I am trustee of my mother's estate. The trust holds a property in Brooklyn New York appraised at 1.8 million . We had gotten an offer for 1.925 but sisters would not leave the property.
My sisters want the property. I have suggested that a bridge loan from friends could help pay me out and they would pay back their friends after they got a reverse mortgage. I will not put them on deed until they have a plan to buy me out
If they buy the property from the trust at say 625,000 and that money is then disbursed to me as a beneficiary of the trust what are the estate and tax implications in New York
Submitted: 10 months ago.
Category: Estate Law
Expert:  Richard replied 10 months ago.

Hi Nancy. My name is ***** ***** I will be helping you today! It will take me just a few minutes to type a response to your question. Thanks for your patience!
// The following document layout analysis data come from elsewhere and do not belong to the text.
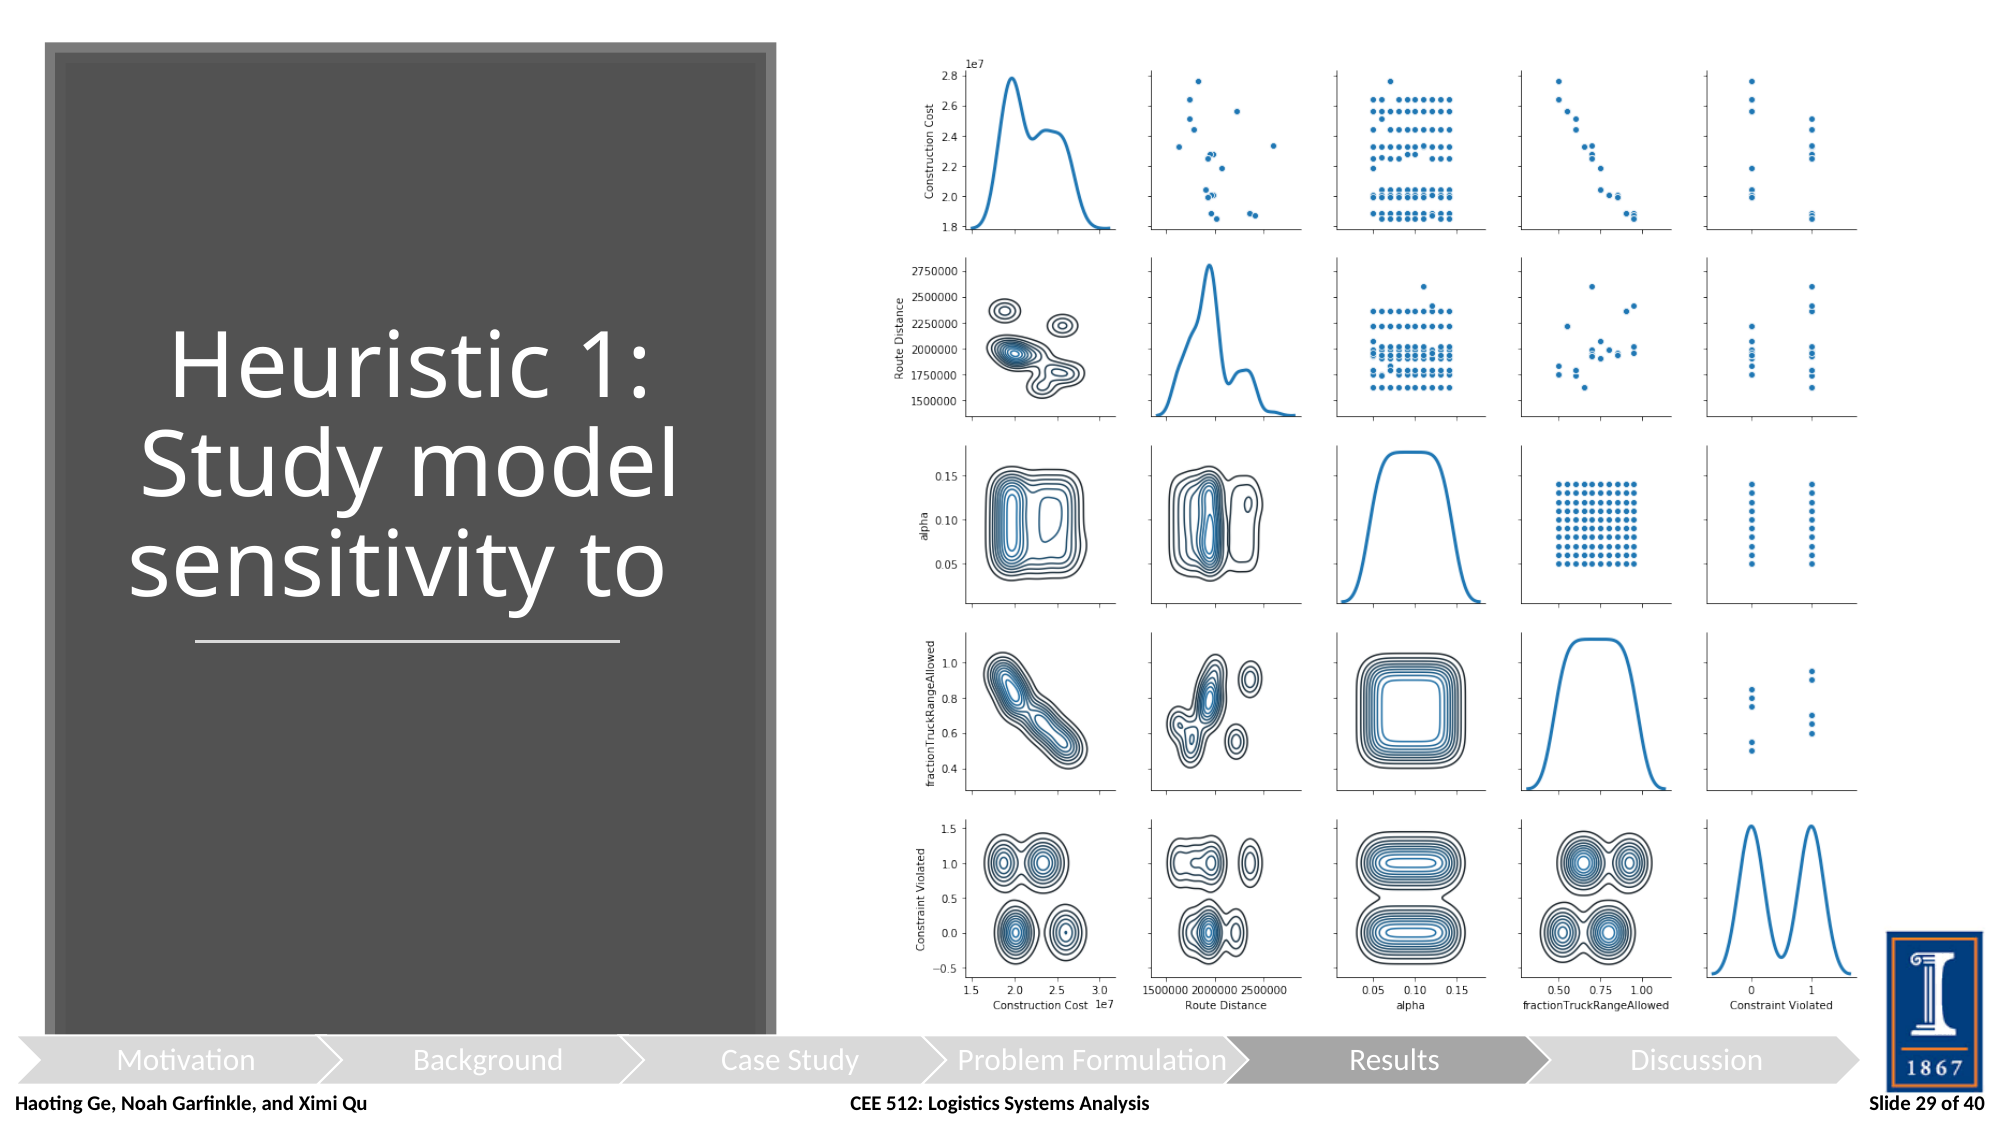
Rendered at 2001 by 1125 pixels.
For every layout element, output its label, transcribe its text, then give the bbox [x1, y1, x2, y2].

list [888, 52, 1863, 1018]
text_box [54, 52, 767, 1034]
table_header Slide 29 of 40 [1333, 1088, 2000, 1125]
picture [1883, 919, 1991, 1088]
table_header Haoting Ge, Noah Garfinkle, and Ximi Qu [0, 1088, 667, 1125]
table_header CEE 512: Logistics Systems Analysis [667, 1088, 1333, 1125]
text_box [14, 1035, 1863, 1085]
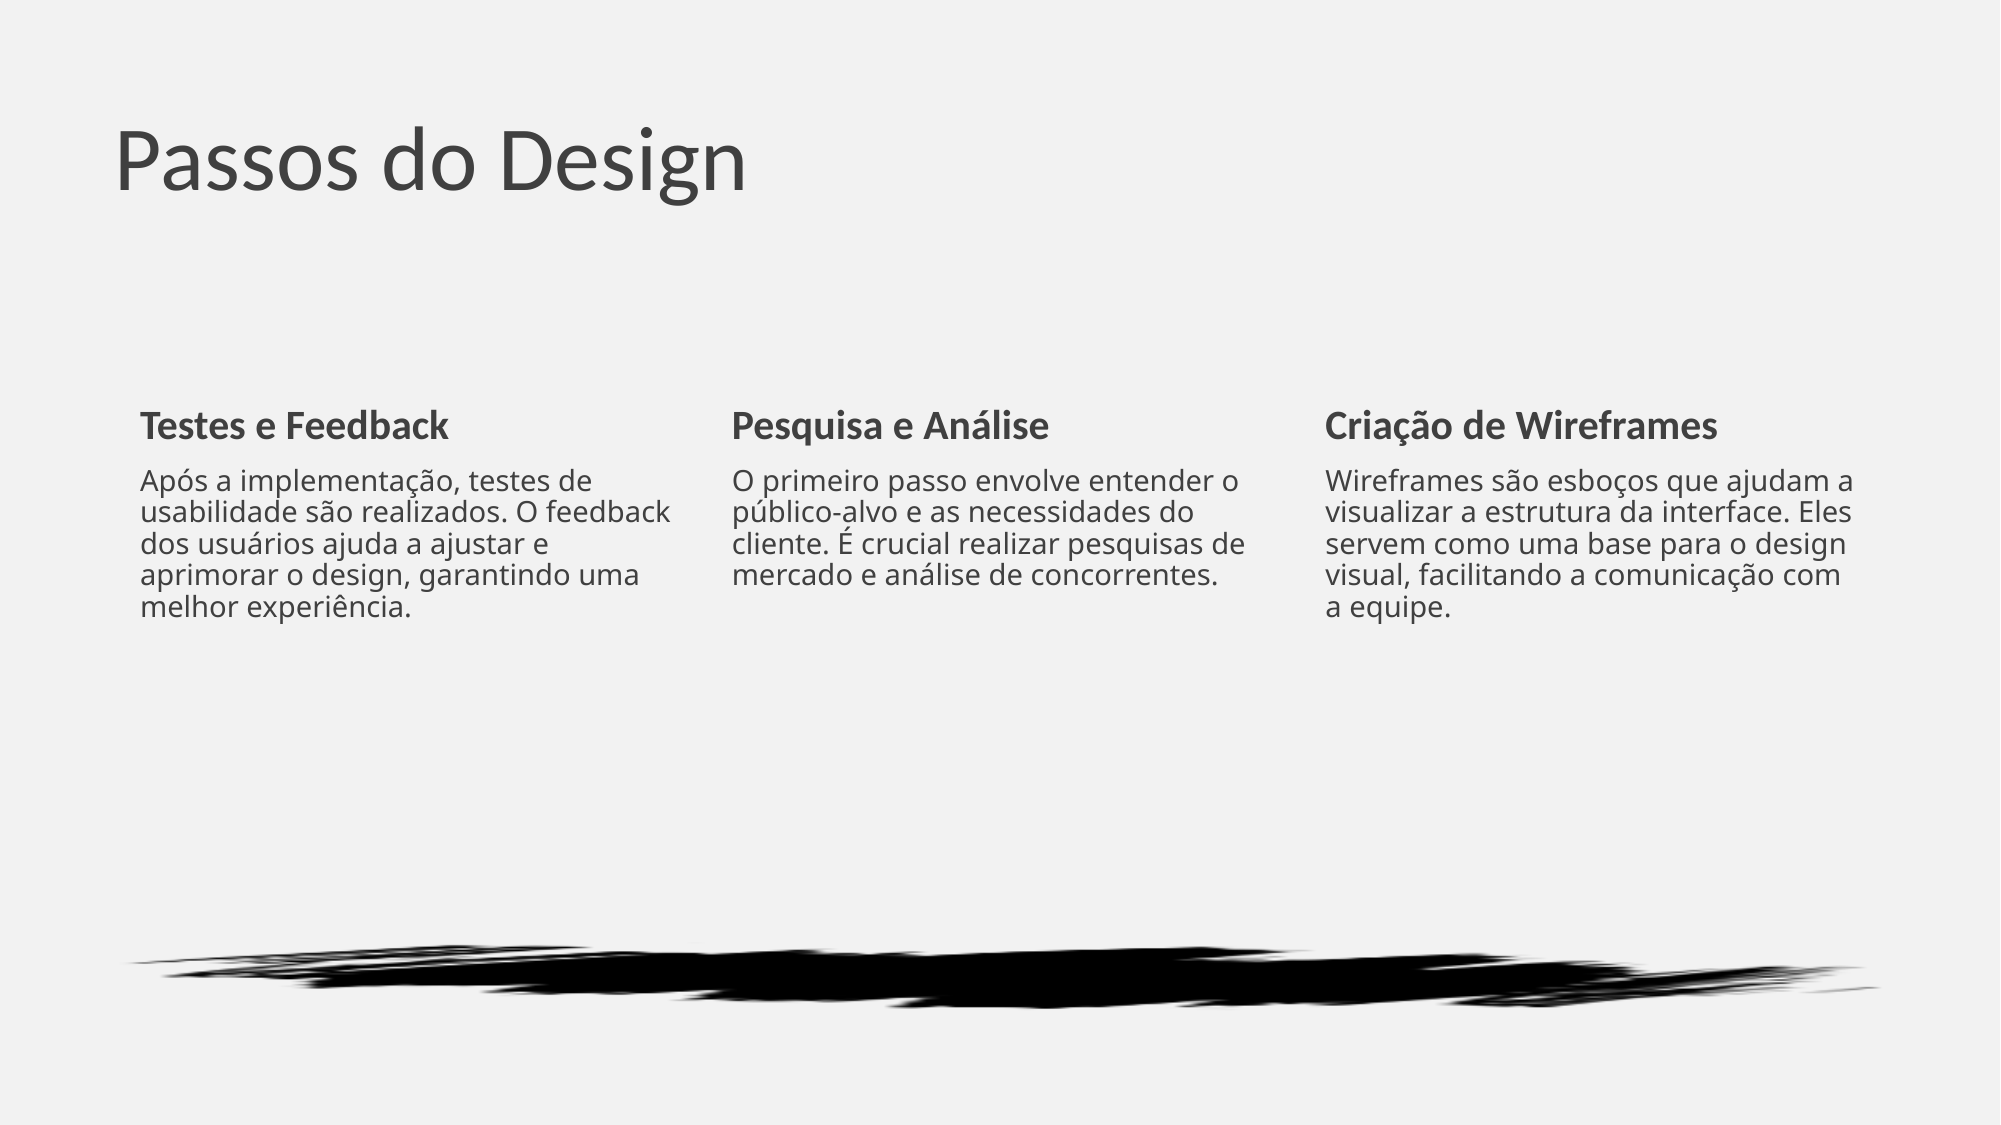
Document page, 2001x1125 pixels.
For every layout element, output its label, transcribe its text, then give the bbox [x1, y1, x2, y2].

Expert:  Richard replied 10 months ago.

Since you inherited this money, there would be no gain and thus no tax on the sale of your interest in the property. That's because when your mother died, the basis of the property is adjusted to its fair market value of the property and thus when you sell it for its fair market value, there is no gain and thus no tax. If you can't get them to purchase your interest, you could distribute the property in undivided percentage interests and then force the sale by filing a suit for partition. When there are co-owners of property and one or more want to sell (Group A) and one or more do not want to sell (Group B), if Group B won't either agree to sell or purchase the interests of Group A at a price agreeable to Group A, then Group A can file a suit for partition. The result of that suit will be one of the following: i) if the property can be equitably subdivided, the court will order the property divided into smaller parcels with each owner then owning 100% of their own smaller tract with full control over that tract; or ii) if the property cannot be equitably subdivided, the court will order the property sold and the proceeds divided. The reality is that in most cases, once Group B finds out the certainty of the result of a suit for partition, those in Group B typically agree to the sale without the suit to avoid the costs of the suit.